Ich hätte die Vorzeichen eigentlich erkennen sollen. Neugierige Augen, die uns oder viel mehr den Köter ab und an beäugten. Klimts vibrierende Nase in Richtung des Nachbarhauses (Ich schob es zunächst auf deren Katze). Spätestens die Frage des Nachbarn, ob ich ab und zu jemanden bräuchte, der mit meinem Hund raus geht, hätte mich wachsam werden lassen sollen.
Ich habe alles gekonnt wegignoriert bis zu jenem Tag im Frühsommer, als Emil* sich endlich traut selbst zu fragen. Er kommt an die unumzäunte Grenze unserer Grundstücke und sagte „Hallo“, als Klimt auch schon auf ihn losstürmt. Bellend, aufgeregt, freudig wedelnd durchbricht er die unsichtbare Grenze. Der Junge zeigt keine Angst, nur höfliche Bestimmtheit. Nachdem der Hund erst mal fertig gestreichelt war, fragt Emil endlich, ob er ab und zu mit Klimt spazierend gehen dürfe.
Ich sage: „Nein.“
Zerbricht sein Herz? Vermutlich nicht, aber ich höre es in tausend Teile zersplittern. Ich erkläre, dass Klimt nicht ganz easy sei, gerade mit anderen Hunden immer Theater veranstalte und ich Angst hätte, dass etwas passiert. Emil versichert, er sei schon mit größeren Hunden unterwegs gewesen und schließlich sei er bereits 14.
14 Jahre alt! Schmal, dicke Brille, mit kluger Ausdrucksweise und viel Ehrlichkeit im Blick. Was habe ich für einen Unsinn in dem Alter getrieben. Erste Zigaretten, heimlich verliebt, mal ein Bier zu viel... Emil, so scheint mir, nicht. Er möchte nichts mehr als einen Hund... Im Zweifel dann eben meine verkorkste Töle. Ich denke an zwei Jungs etwa in Emils Alter, die ich kürzlich auf dem Nachhauseweg beobachtet habe. Sagt der eine zum anderen: „Ey Bro, guck dir mal die Schlampen an da hinten.“ Gemeint waren zwei Mädchen, vermutlich nicht einmal 10. Ekelhaft.
Emil ist nicht ekelhaft. Ich einige mich mit Emil, dass er ab und zu das Loch im Zaun überqueren darf, um mit Klimt zu spielen. Ich statte ihn mit Ball und Goodies aus und die beiden sind selig.
Seitdem kommt Emil regelmäßig, wenn er uns im Garten entdeckt. Wenn er nicht kommt, läuft Klimt dennoch zum Loch im Zaun und wittert, ob da nicht doch jemand zuhause ist.
Klingt romantisch, hm? Ist es auch irgendwie.

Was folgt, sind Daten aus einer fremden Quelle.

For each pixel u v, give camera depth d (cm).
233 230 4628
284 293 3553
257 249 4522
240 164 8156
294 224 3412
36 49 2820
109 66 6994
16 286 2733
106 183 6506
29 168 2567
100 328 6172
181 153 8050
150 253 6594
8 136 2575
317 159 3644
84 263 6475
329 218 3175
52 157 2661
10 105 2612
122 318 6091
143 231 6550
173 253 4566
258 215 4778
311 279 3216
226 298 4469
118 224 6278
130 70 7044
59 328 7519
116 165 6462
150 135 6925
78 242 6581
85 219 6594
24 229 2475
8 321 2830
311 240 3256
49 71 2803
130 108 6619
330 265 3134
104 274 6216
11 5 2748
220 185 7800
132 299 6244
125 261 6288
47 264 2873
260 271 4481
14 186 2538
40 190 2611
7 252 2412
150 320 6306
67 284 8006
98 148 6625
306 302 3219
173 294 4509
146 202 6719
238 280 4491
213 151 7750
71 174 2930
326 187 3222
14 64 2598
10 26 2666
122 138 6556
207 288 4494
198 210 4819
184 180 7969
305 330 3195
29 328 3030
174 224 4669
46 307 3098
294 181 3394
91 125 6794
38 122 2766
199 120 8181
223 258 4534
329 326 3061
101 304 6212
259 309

Ein Spielzeug - einfach der beste Eisbrecher.

Doch wie eingangs gesagt: Kinder sind übergriffig.
Ich lasse den Jungen nie mit Klimt allein, weil ich einfach ein Kontrolletti bin. Trotzdem habe ich einige Sekunden nicht genau aufgepasst, als Emil mit Klimt „die Rolle“ üben wollte. Als mein Blick wieder zu den beiden schweift, beobachte ich Folgendes: Der Hund schon im Platz, packt der Junge einfach eine Vorder- und eine Hinterpfote und versucht ihn herumzudrehen! Mein Herz bleibt stehen. Ich sehe Zähne in Kinderhaut. Schreie. Tränen. Blut. Vorwürfe. Streit. Auflagen. Einschläfern.
Logisch, nichts davon passiert. Klimt ist nicht der weiße Hund von Beverly Hills. Er findet die Situation etwas befremdlich und wedelt verunsichert. Ich, ganz Helikopterfrauchen, bin sofort vor Ort, um Emil zu zeigen, wie er so einen Trick sinnig aufbaut, ohne den Hund körperlich unter Druck zu setzen. Emil versteht.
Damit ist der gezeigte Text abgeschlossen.